>>>
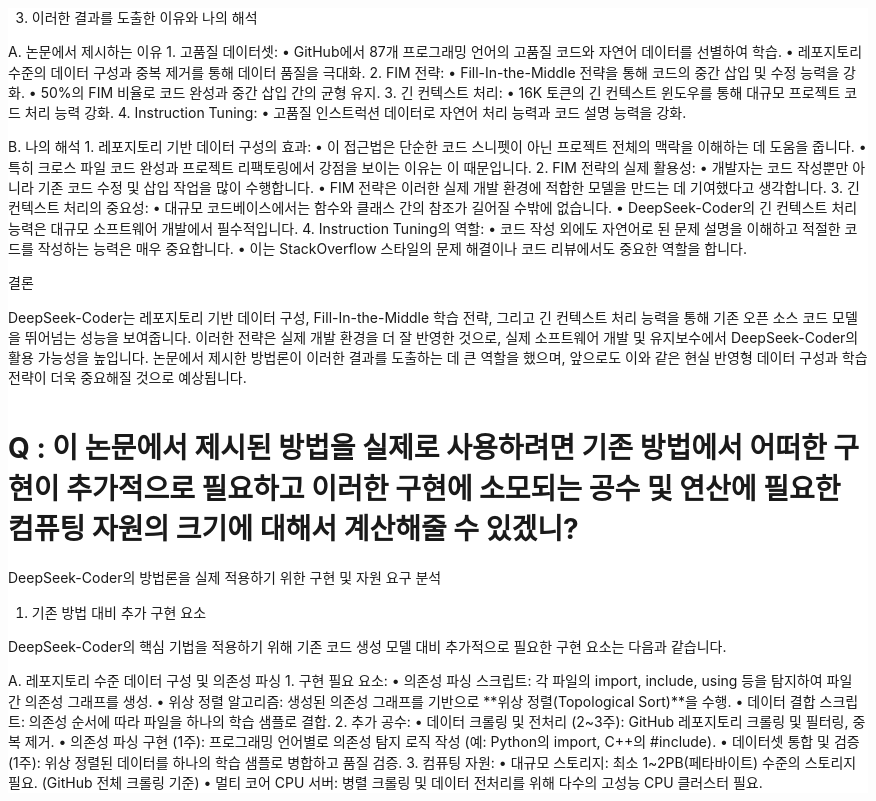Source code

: 3. 이러한 결과를 도출한 이유와 나의 해석

A. 논문에서 제시하는 이유
	1.	고품질 데이터셋:
	•	GitHub에서 87개 프로그래밍 언어의 고품질 코드와 자연어 데이터를 선별하여 학습.
	•	레포지토리 수준의 데이터 구성과 중복 제거를 통해 데이터 품질을 극대화.
	2.	FIM 전략:
	•	Fill-In-the-Middle 전략을 통해 코드의 중간 삽입 및 수정 능력을 강화.
	•	50%의 FIM 비율로 코드 완성과 중간 삽입 간의 균형 유지.
	3.	긴 컨텍스트 처리:
	•	16K 토큰의 긴 컨텍스트 윈도우를 통해 대규모 프로젝트 코드 처리 능력 강화.
	4.	Instruction Tuning:
	•	고품질 인스트럭션 데이터로 자연어 처리 능력과 코드 설명 능력을 강화.

B. 나의 해석
	1.	레포지토리 기반 데이터 구성의 효과:
	•	이 접근법은 단순한 코드 스니펫이 아닌 프로젝트 전체의 맥락을 이해하는 데 도움을 줍니다.
	•	특히 크로스 파일 코드 완성과 프로젝트 리팩토링에서 강점을 보이는 이유는 이 때문입니다.
	2.	FIM 전략의 실제 활용성:
	•	개발자는 코드 작성뿐만 아니라 기존 코드 수정 및 삽입 작업을 많이 수행합니다.
	•	FIM 전략은 이러한 실제 개발 환경에 적합한 모델을 만드는 데 기여했다고 생각합니다.
	3.	긴 컨텍스트 처리의 중요성:
	•	대규모 코드베이스에서는 함수와 클래스 간의 참조가 길어질 수밖에 없습니다.
	•	DeepSeek-Coder의 긴 컨텍스트 처리 능력은 대규모 소프트웨어 개발에서 필수적입니다.
	4.	Instruction Tuning의 역할:
	•	코드 작성 외에도 자연어로 된 문제 설명을 이해하고 적절한 코드를 작성하는 능력은 매우 중요합니다.
	•	이는 StackOverflow 스타일의 문제 해결이나 코드 리뷰에서도 중요한 역할을 합니다.

결론

DeepSeek-Coder는 레포지토리 기반 데이터 구성, Fill-In-the-Middle 학습 전략, 그리고 긴 컨텍스트 처리 능력을 통해 기존 오픈 소스 코드 모델을 뛰어넘는 성능을 보여줍니다. 이러한 전략은 실제 개발 환경을 더 잘 반영한 것으로, 실제 소프트웨어 개발 및 유지보수에서 DeepSeek-Coder의 활용 가능성을 높입니다. 논문에서 제시한 방법론이 이러한 결과를 도출하는 데 큰 역할을 했으며, 앞으로도 이와 같은 현실 반영형 데이터 구성과 학습 전략이 더욱 중요해질 것으로 예상됩니다.

# Q : 이 논문에서 제시된 방법을 실제로 사용하려면 기존 방법에서 어떠한 구현이 추가적으로 필요하고 이러한 구현에 소모되는 공수 및 연산에 필요한 컴퓨팅 자원의 크기에 대해서 계산해줄 수 있겠니? 



DeepSeek-Coder의 방법론을 실제 적용하기 위한 구현 및 자원 요구 분석

1. 기존 방법 대비 추가 구현 요소

DeepSeek-Coder의 핵심 기법을 적용하기 위해 기존 코드 생성 모델 대비 추가적으로 필요한 구현 요소는 다음과 같습니다.

A. 레포지토리 수준 데이터 구성 및 의존성 파싱
	1.	구현 필요 요소:
	•	의존성 파싱 스크립트: 각 파일의 import, include, using 등을 탐지하여 파일 간 의존성 그래프를 생성.
	•	위상 정렬 알고리즘: 생성된 의존성 그래프를 기반으로 **위상 정렬(Topological Sort)**을 수행.
	•	데이터 결합 스크립트: 의존성 순서에 따라 파일을 하나의 학습 샘플로 결합.
	2.	추가 공수:
	•	데이터 크롤링 및 전처리 (2~3주): GitHub 레포지토리 크롤링 및 필터링, 중복 제거.
	•	의존성 파싱 구현 (1주): 프로그래밍 언어별로 의존성 탐지 로직 작성 (예: Python의 import, C++의 #include).
	•	데이터셋 통합 및 검증 (1주): 위상 정렬된 데이터를 하나의 학습 샘플로 병합하고 품질 검증.
	3.	컴퓨팅 자원:
	•	대규모 스토리지: 최소 1~2PB(페타바이트) 수준의 스토리지 필요. (GitHub 전체 크롤링 기준)
	•	멀티 코어 CPU 서버: 병렬 크롤링 및 데이터 전처리를 위해 다수의 고성능 CPU 클러스터 필요.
<<<
What is needed:
All lines of the entries containing the string "프로그래밍" must be shown in full.

Written reply:
	•	GitHub에서 87개 프로그래밍 언어의 고품질 코드와 자연어 데이터를 선별하여 학습.
	•	의존성 파싱 구현 (1주): 프로그래밍 언어별로 의존성 탐지 로직 작성 (예: Python의 import, C++의 #include).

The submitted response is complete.